Mrs. Burnett slid the books toward Aja, “Here. At least do your schoolwork and start on these college essays. If what you say is true then…” Mrs. Burnett didn’t finish her sentence.
Aja looked to the cafeteria, where she saw small clusters of kids like Tish, and thought of her own future. She decided that, somehow, she’d raise her own bar, bring Clay Richards to his knees, and get into a good school.
Chapter 31
Later that afternoon, after “class,” which consisted of elementary-level math and English and an art-music session, no learning, just goofing off for an hour, Aja met with her mother and the court-appointed attorney, Maggie Snow. Maggie was a petite woman with a short sensible haircut and looked so young she’d probably just gotten out of law school.

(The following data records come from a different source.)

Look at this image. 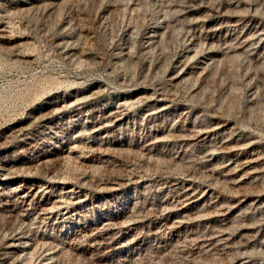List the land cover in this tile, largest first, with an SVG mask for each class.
Returning a JSON list of instances; mask_svg holds the SVG:
<instances>
[{
  "label": "rangeland",
  "instance_id": "1",
  "mask_svg": "<svg viewBox=\"0 0 264 264\" xmlns=\"http://www.w3.org/2000/svg\"><path fill=\"white\" fill-rule=\"evenodd\" d=\"M0 264H264V0H0Z\"/></svg>",
  "mask_w": 264,
  "mask_h": 264
},
{
  "label": "bare ground",
  "instance_id": "2",
  "mask_svg": "<svg viewBox=\"0 0 264 264\" xmlns=\"http://www.w3.org/2000/svg\"><path fill=\"white\" fill-rule=\"evenodd\" d=\"M34 202V201H33Z\"/></svg>",
  "mask_w": 264,
  "mask_h": 264
}]
</instances>
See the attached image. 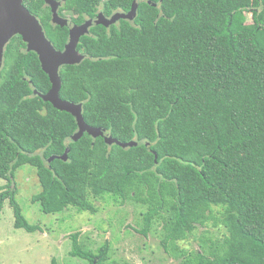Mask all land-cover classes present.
<instances>
[{
	"label": "trees",
	"instance_id": "obj_1",
	"mask_svg": "<svg viewBox=\"0 0 264 264\" xmlns=\"http://www.w3.org/2000/svg\"><path fill=\"white\" fill-rule=\"evenodd\" d=\"M134 2L132 20L91 26L80 38L84 58L61 67L59 94L82 104L88 125L136 146L87 133L73 141L75 118L34 94L51 86L37 55L19 35L5 46L0 211L8 200L15 228L39 229L15 200V172L29 165L40 186L31 201L45 214L95 213L94 201L106 198L131 202L146 208L137 232L161 223L159 245L181 264H264V0H104L102 12L126 13ZM23 4L62 50L67 28L51 22L43 0ZM100 4L65 0L62 9L76 8L79 25ZM66 148L67 159L58 158ZM210 221L220 236L202 234L191 252L180 246ZM78 235L71 256L119 264L109 241L90 250Z\"/></svg>",
	"mask_w": 264,
	"mask_h": 264
},
{
	"label": "rangeland",
	"instance_id": "obj_2",
	"mask_svg": "<svg viewBox=\"0 0 264 264\" xmlns=\"http://www.w3.org/2000/svg\"><path fill=\"white\" fill-rule=\"evenodd\" d=\"M65 13L71 18L76 17L77 9ZM251 24L248 13L247 25ZM14 185L15 200L23 216L39 229L27 232L15 228L13 209L8 200L5 201L0 211V264H51L53 259L56 264H87L82 258L69 254L75 233L79 234L78 242L90 250L109 241L110 260L119 264H181V259H174L159 245L161 223H154L146 235L137 232L142 227L137 223L138 215L146 211L142 205L131 202L118 205L106 198L94 201L98 208L95 213L69 208L62 213L45 214L37 203L31 201L32 196L40 191L35 168L29 165L18 168ZM6 189L7 181L0 178V192ZM220 230L210 221L204 227L198 226L190 238L179 244L188 252L198 250V237L202 234L220 236L223 231Z\"/></svg>",
	"mask_w": 264,
	"mask_h": 264
},
{
	"label": "water",
	"instance_id": "obj_3",
	"mask_svg": "<svg viewBox=\"0 0 264 264\" xmlns=\"http://www.w3.org/2000/svg\"><path fill=\"white\" fill-rule=\"evenodd\" d=\"M24 0H0V66L3 61L5 46L10 39L19 35L26 44V50L34 52L40 62L41 69L49 78L51 84L46 93H39L34 90L43 101L49 102L54 108L70 113L76 120L77 131L71 136L76 141L84 133L93 138L102 137L107 145L116 144L120 147H132L138 143L136 141L121 142L106 134L101 128L88 125L82 115V104L73 103L60 97L61 78L59 71L64 65L78 64L84 58L77 50V45L82 36L88 34L89 28L97 24L109 26L120 19L132 20L137 10V2H134L130 10L126 13L116 12L110 17L98 14L95 18L87 19L82 24H75L69 18L61 17L58 12L56 0H44L51 7L52 23L66 27L68 30V41L62 50H57L47 39L43 27L38 18L32 14L23 4ZM69 149L59 156L63 160L67 159ZM57 158L51 156L49 161Z\"/></svg>",
	"mask_w": 264,
	"mask_h": 264
},
{
	"label": "flooded vegetation",
	"instance_id": "obj_4",
	"mask_svg": "<svg viewBox=\"0 0 264 264\" xmlns=\"http://www.w3.org/2000/svg\"><path fill=\"white\" fill-rule=\"evenodd\" d=\"M43 2H44V7H47L48 9H49V11H50V14H51V18H52V13H51V7H50V5H48L44 0H43ZM56 2L58 3V9H57V12H58V14L61 16V17H63V18H68L69 16L68 15H66V13L65 12H68V11H65V9H62L63 7H64V4H65V0H56ZM103 2H104V0H101V4L98 6V10L96 11V16L98 15V14H103V12H102V10H103ZM116 12H123L124 13V11H121V9L120 10H115L112 14H114V13H116ZM111 14V15H112ZM104 15V14H103ZM110 15V16H111ZM67 16V17H66ZM95 16V17H96ZM105 16V15H104ZM110 16H108V17H110ZM94 17V18H95ZM105 17H107V16H105ZM69 19L71 20V17H69ZM39 20V19H38ZM51 22H52V19H51ZM3 62V61H2ZM129 229V228H128ZM143 248H145V245H143ZM69 254H70V251H69ZM73 257V256H72ZM96 258H93L92 257V264H96V262H97V256H95ZM81 259V258H80ZM83 260H85L86 262H87V264H89V261L88 260H86V259H83ZM115 261V260H114ZM119 263V262H118ZM124 263V262H123ZM102 264H105V263H102Z\"/></svg>",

“So you’re telling me this cop sexually assaulted you?” Maggie asked, making notes on a yellow legal pad.
“Yeah, want to see the bruises?” Aja asked.
“From sex?”
“No, from holding me down with his knees. He had his hand up my shirt, then he tased my mom.”
“I think we may be able to pursue a case against him being too aggressive. Did he actually rape you?”
“No,” Aja said.
“First, we need to talk about you being admitted here. I understand there are some theft and trespassing charges pending against you?”
“I didn’t steal anything. I did go to the hospital to see a friend.”
She held a hand up. “It’s my job to prove your innocence.”
“Clay Richards broke into my house, too. I know he would have hurt me. The guy scares me.”
“He said he was responding to a call and never went inside.”
“He was there before I made the call. He’s the reason I called.”
“I don’t understand how he keeps getting away with everything,” Aja’s mom said. “He needs his nuts nailed to a wall.”
The attorney looked at Aja’s mom. “It’s his word against Aja’s.”
“Can I get out of here today?” Aja asked.
“Don’t think so. I need to file some motions with the court.”